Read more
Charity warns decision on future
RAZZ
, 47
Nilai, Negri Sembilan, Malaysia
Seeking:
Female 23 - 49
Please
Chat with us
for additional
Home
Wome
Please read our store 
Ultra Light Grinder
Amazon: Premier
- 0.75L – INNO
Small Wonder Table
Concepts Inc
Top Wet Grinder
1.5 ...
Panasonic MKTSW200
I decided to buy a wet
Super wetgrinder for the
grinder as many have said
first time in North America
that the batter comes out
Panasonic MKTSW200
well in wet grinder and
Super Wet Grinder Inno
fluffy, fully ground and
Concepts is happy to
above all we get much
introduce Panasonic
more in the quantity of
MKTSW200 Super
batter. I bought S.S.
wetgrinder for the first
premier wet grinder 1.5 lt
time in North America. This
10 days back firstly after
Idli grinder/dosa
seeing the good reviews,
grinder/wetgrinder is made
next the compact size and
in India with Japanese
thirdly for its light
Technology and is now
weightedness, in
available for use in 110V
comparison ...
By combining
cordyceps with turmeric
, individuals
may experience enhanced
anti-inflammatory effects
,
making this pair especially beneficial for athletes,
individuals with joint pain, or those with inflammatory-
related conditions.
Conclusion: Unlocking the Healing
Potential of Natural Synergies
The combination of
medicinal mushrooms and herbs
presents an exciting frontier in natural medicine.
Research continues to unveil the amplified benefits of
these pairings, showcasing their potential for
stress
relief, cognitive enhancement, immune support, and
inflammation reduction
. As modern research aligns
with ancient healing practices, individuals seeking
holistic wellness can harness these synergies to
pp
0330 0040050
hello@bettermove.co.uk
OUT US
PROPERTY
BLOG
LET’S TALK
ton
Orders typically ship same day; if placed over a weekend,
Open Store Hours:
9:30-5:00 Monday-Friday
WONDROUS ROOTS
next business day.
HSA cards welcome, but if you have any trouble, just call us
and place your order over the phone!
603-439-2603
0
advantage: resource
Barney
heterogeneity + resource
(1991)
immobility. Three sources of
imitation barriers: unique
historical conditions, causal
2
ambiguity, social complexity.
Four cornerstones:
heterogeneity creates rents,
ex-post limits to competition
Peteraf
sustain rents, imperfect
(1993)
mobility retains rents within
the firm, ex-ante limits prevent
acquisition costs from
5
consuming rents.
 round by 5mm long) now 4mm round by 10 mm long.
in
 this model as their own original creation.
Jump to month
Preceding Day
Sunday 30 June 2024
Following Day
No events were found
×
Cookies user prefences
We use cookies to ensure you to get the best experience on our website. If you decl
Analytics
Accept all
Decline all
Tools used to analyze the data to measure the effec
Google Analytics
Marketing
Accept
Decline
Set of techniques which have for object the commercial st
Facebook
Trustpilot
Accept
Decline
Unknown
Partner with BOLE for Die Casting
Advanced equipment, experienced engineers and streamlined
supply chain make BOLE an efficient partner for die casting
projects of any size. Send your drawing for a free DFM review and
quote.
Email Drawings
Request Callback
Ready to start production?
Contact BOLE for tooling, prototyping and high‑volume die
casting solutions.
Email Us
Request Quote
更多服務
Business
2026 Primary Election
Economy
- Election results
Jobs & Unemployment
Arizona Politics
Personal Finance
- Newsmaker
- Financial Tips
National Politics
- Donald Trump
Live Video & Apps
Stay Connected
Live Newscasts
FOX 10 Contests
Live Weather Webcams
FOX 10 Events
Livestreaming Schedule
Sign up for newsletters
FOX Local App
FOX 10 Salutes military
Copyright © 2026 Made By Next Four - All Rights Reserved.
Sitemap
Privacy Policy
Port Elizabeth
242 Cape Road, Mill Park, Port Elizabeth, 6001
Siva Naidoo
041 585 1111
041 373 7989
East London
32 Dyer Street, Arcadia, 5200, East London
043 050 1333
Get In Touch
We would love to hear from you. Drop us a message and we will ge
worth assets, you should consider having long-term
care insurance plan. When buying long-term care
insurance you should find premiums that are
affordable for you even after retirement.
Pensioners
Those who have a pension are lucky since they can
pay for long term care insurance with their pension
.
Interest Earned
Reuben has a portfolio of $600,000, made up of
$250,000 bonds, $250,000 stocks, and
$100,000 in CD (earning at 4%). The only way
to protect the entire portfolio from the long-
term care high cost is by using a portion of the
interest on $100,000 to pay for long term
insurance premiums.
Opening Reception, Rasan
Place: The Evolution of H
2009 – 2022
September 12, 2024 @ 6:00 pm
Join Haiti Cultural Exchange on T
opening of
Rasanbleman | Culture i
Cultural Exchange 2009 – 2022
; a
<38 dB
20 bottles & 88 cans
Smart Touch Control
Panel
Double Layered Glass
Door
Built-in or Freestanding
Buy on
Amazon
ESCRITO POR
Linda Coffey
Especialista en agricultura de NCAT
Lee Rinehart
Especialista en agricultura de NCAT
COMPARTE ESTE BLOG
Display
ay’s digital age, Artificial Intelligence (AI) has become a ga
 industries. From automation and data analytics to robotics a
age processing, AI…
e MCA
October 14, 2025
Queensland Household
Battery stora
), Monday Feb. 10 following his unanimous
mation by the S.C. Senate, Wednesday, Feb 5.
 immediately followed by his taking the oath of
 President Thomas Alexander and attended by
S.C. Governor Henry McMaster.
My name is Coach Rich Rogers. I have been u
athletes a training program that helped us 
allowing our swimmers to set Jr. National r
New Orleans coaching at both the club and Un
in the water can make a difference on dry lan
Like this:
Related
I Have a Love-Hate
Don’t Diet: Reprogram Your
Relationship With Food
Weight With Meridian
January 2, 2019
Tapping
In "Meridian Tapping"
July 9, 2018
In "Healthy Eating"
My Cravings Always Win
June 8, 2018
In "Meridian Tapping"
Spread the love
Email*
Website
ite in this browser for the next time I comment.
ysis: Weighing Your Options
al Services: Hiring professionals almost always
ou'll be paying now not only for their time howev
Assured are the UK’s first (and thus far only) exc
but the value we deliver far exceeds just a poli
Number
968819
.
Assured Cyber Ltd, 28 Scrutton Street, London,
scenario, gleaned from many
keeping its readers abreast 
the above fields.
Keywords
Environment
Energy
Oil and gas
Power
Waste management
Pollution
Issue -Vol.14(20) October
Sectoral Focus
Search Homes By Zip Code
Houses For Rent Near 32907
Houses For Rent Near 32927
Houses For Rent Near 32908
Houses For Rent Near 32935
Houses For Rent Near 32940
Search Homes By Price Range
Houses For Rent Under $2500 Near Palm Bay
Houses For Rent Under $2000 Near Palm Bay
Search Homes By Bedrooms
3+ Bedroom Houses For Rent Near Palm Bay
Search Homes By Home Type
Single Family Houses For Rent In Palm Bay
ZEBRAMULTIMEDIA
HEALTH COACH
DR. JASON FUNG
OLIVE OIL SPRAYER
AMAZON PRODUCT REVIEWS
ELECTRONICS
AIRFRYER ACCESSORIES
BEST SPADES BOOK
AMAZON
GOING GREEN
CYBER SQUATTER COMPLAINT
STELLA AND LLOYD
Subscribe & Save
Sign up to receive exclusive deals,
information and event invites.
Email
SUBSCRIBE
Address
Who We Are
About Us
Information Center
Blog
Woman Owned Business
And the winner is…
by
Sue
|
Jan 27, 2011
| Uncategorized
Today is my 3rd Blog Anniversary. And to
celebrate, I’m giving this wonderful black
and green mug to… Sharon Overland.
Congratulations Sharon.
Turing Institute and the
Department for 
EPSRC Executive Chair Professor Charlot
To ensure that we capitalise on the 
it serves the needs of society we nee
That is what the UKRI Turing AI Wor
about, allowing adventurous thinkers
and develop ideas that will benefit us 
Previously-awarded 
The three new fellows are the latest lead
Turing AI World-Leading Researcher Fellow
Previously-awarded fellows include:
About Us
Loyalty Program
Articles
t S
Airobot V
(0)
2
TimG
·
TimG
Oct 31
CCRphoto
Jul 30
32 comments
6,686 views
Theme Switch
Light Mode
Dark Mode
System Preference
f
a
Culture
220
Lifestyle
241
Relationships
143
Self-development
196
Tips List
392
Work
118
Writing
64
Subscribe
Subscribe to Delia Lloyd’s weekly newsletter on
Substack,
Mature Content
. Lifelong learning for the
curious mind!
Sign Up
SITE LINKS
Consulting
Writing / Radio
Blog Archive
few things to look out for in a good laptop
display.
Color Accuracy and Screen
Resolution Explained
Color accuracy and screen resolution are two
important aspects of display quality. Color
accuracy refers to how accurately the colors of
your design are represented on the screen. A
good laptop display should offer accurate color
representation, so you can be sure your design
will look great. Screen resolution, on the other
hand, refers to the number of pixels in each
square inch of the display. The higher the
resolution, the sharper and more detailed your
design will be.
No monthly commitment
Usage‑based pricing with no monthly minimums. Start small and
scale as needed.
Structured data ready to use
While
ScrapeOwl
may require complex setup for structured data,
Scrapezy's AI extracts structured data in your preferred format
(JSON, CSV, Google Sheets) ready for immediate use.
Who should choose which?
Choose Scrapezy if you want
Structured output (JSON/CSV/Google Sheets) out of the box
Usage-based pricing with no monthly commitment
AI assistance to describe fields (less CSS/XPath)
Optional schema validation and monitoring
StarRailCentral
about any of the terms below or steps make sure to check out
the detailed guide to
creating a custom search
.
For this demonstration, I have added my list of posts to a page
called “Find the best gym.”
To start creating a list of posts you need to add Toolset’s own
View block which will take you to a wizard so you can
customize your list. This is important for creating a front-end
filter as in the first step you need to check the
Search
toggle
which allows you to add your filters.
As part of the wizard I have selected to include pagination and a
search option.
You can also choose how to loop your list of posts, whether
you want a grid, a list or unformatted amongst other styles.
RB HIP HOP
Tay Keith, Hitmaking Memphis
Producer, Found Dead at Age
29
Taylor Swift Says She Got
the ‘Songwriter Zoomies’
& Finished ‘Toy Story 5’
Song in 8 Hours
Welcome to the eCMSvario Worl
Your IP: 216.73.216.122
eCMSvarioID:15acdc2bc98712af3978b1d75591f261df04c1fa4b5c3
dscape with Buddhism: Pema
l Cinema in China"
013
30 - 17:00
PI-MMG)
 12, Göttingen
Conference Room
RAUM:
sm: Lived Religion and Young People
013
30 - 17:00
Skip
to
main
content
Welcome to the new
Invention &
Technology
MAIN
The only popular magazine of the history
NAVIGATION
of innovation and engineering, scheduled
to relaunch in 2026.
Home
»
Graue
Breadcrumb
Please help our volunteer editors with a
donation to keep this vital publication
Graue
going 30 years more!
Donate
----
(What this task involves)
Look above for the line containing "the firm, ex-ante limits prevent". Output from there through the line containing "Cookies user prefences", exactly and inclusively.

(Answer box)
the firm, ex-ante limits prevent
acquisition costs from
5
consuming rents.
 round by 5mm long) now 4mm round by 10 mm long.
in
 this model as their own original creation.
Jump to month
Preceding Day
Sunday 30 June 2024
Following Day
No events were found
×
Cookies user prefences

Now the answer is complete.